### [TASK DIRECTIONS]
In the post on backup copies below, how many copies of each CD did the writer's desktop allow to be downloaded?

### [SOURCE TEXT]
Reasons for lots of backup copies!!!! - For me it'd have been 3 years of them for me on that Doc. But my desk top wouldn't let me download more than 3 copies of each CD - OR music that's not out on CD's- field recordings of 'world music' are basically grab them off the air -- or never get them again - Sure mass producing them should be illegal - remember the musician needs to get paid (I have many with CD's) and with NPR I'm a member (who helps pay the power bill and a way lot more) -- I don't see what has changed - so I make a 'mixed tape' for a friend or Mentor - BFD, I'd be glad to send the artist what few cents they get off that track, (or more if I really like them) - but I can't or like so many are dead. And, yeah, if you've been reading this, I am STILL stuck with a Cassette tape recorder for those trips, the µ-dust would rip a CD apart in weeks not months, and Cassettes do wear out, and not to be TOO facetious about it, but what are the 50 of us who still dive those roads gonna do for music?

Extracted records:
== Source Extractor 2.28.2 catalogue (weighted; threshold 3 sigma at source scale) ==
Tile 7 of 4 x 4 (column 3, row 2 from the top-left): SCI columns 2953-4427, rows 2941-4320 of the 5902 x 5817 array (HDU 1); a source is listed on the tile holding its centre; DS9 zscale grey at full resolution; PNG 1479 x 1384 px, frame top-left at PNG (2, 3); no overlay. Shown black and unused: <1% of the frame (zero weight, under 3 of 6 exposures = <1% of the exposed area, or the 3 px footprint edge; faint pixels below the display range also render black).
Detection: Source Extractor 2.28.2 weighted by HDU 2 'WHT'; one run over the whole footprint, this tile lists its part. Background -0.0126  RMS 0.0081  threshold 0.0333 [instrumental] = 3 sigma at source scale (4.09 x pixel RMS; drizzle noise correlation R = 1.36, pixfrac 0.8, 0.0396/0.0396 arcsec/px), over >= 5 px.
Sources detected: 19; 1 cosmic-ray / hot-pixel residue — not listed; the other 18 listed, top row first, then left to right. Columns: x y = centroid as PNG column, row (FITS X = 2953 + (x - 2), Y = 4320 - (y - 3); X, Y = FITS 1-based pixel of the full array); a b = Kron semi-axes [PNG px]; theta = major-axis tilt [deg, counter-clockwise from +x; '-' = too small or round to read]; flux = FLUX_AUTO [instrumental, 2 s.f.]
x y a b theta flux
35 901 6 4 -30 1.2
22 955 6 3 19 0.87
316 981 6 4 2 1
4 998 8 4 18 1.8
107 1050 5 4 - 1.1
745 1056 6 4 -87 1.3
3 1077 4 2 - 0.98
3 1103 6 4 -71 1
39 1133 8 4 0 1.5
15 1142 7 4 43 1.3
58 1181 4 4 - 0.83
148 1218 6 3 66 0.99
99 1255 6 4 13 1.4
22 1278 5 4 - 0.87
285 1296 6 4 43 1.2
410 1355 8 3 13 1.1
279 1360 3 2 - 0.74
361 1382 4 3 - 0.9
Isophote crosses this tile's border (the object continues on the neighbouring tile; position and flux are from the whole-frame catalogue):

### [WRITTEN RESPONSE]
No more than three.